Goal of the exercise:
Pick out every row below that contains the word "mais", treating uppercase and lowercase as different.

*** Begin section ***

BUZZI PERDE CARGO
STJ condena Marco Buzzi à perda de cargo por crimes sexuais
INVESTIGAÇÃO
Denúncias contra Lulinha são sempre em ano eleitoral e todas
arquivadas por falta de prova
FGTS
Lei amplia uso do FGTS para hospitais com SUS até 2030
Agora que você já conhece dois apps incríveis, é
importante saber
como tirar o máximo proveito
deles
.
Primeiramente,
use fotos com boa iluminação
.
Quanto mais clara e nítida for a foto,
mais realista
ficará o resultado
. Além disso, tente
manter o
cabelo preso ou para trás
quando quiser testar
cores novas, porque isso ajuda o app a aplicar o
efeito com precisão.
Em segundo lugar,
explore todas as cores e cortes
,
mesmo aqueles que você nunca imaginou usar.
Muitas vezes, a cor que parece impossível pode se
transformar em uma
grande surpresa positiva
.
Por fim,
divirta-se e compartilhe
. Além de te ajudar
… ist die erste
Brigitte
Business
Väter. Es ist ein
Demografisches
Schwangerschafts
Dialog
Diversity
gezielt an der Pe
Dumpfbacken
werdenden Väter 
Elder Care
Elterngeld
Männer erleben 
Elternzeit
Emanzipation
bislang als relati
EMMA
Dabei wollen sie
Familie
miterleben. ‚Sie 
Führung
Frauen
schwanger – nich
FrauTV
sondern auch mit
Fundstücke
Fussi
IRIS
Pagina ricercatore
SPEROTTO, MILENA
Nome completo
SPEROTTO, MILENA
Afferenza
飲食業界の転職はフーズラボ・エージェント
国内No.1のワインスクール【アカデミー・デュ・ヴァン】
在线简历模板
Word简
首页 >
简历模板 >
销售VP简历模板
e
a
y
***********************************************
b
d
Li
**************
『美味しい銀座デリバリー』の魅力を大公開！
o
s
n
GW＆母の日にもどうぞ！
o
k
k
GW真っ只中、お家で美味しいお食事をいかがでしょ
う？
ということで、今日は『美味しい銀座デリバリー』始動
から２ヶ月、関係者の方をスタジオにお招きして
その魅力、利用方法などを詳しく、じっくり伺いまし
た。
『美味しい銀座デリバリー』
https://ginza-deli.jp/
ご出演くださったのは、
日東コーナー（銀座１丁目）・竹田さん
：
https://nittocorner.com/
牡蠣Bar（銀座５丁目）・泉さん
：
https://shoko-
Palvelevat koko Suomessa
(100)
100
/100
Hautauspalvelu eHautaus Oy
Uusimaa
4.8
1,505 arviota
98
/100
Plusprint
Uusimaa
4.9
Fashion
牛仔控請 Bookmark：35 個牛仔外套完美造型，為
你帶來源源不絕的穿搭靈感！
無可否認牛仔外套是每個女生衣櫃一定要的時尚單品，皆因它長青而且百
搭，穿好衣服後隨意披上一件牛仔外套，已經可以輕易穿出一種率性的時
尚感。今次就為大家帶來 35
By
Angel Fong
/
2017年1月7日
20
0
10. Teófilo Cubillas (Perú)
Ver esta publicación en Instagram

*** End section ***

Answer to the exercise:
Quanto mais clara e nítida for a foto,
mais realista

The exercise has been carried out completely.